Parallèlement, le Maire a fixé le cap pour la suite de la filière. Cette dernière ne pourra s’affirmer qu’avec le concours d’une force de promotion professionnelle et solide. En effet, si « le fruit d’or a une vraie force d’attraction », ce n’est pas une raison pour céder à toutes les facilités : « Désormais nous devons, avec les communes concernées et dont le nom engage l’image, faire du Citron de Menton un produit haut de gamme, car c’est ce qui fonctionnera dans ce secteur ultra-concurrentiel mondial (l’Italie, l’Espagne et le Portugal bénéficient aussi d’une IGP pour leurs citrons). A ce titre, il nous faut avoir une démarche de marketing digne de ce nom, au sein d’une structure spécialisée, pour réfléchir en termes d’image, de packaging et sur les produits dérivés. »
« Il faut que Menton redevienne enchâssée dans des citronneraies, comme autrefois. » Le Maire, rappelant ainsi que Menton a longtemps été considérée, jusque dans son étymologie, comme « le rocher des citrons », a fait allusion à l’histoire glorieuse de l’agrume. Celle qu’il a connue jusqu’au 18e siècle, quand la culture du « fruit d’or » faisait vivre la ville tout entière, et que la production s’exportait dans le monde pour lutter contre le scorbut ou illuminer les tables des plus grands. Après la fin de l’agrumiculture en 1956, et sa relance par la municipalité dès 1992, l’obtention de l’IGP en 2015 est une étape-clé dans la nouvelle vie du Citron de Menton. Mais le redémarrage de cette production, en plus de s’organiser avec les acteurs de la filière, ne pourra être pérennisé qu’avec l’intervention des collectivités.
A commencer par les mairies, dans la définition de leurs plans locaux d’urbanisme (PLU). A Menton, celui-ci, a déjà anticipé la place du citron : « Des terrains non constructibles et à vocation agricole seront dédiés à une agriculture identitaire et raisonnée » annonce le Maire. Menton, déjà membre consultatif à ce titre, vient par ailleurs de voter une délibération pour adhérer à l’APCM en tant que producteur avec voix délibérative. La Ville est en effet elle-même productrice de citrons, sur les terrains de la Casetta et du jardin du Palais de Carnolès.

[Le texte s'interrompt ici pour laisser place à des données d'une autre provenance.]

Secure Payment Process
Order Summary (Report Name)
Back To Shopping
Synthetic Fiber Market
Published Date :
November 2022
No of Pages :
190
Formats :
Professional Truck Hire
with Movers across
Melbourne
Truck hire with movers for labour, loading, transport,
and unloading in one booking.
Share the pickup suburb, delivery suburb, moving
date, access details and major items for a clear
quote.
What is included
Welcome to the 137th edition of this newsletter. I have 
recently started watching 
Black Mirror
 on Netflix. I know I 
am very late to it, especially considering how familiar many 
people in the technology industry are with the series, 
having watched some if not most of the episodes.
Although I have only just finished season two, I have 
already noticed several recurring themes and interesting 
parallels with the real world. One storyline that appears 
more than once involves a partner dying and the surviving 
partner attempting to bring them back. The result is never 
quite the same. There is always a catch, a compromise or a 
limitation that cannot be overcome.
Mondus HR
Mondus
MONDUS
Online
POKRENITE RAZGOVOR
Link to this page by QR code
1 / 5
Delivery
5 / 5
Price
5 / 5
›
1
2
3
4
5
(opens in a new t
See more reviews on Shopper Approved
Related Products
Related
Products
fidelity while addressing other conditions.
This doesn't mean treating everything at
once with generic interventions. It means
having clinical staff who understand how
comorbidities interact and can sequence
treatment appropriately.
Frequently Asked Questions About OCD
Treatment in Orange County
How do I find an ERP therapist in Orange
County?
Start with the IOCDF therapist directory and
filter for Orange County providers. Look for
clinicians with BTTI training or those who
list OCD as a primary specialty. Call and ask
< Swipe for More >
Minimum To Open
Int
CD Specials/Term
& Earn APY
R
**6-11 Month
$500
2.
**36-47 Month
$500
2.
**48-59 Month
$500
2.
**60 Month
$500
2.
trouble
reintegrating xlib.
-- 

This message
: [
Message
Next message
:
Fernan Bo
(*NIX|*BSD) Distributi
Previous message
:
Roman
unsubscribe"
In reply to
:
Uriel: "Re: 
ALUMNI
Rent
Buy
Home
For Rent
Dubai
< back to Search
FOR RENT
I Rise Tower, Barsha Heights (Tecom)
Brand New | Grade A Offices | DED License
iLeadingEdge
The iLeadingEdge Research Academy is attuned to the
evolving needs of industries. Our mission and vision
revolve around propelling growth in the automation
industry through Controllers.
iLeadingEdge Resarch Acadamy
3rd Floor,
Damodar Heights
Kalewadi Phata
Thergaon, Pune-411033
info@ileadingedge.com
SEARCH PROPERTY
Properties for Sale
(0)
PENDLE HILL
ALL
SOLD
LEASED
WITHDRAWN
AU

L’IGP dont bénéficie le citron de Menton se base sur un cahier des charges strict, élaboré par l’APCM avec le concours de l’INAO (Institut National de l’Origine et de la qualité). Pour obtenir le droit d’apposer le label, gage de sérieux et de qualité, un producteur devra donc se conformer à ce cahier des charges. Taille des arbres, entretien et irrigation des parcelles, plantation des arbres, techniques de culture, conditions climatiques jusqu’à l’altitude des sols, et bien sûr certification des plants (par l’INRA Corse)…
Les obligations sont nombreuses et peuvent être expliquées par l’APCM qui organise, avec ses membres producteurs, des réunions d’information voire de formation. De quoi offrir au public le véritable « Citron de Menton », reconnu par les plus grands chefs étoilés pour sa qualité gustative et sa douceur uniques au monde.
La fête du citron de Menton a lieu généralement du 15 février au 3 mars de chaque année. Elle attire chaque année quelques 220.000 visiteurs.
La 87ème édition de la fête du citron de Menton de l’année 2020 a été annulée par les pouvoirs publics en raison de la situation sanitaire due au Coronavirus sévissant d’abord en Italie voisine, puis en France.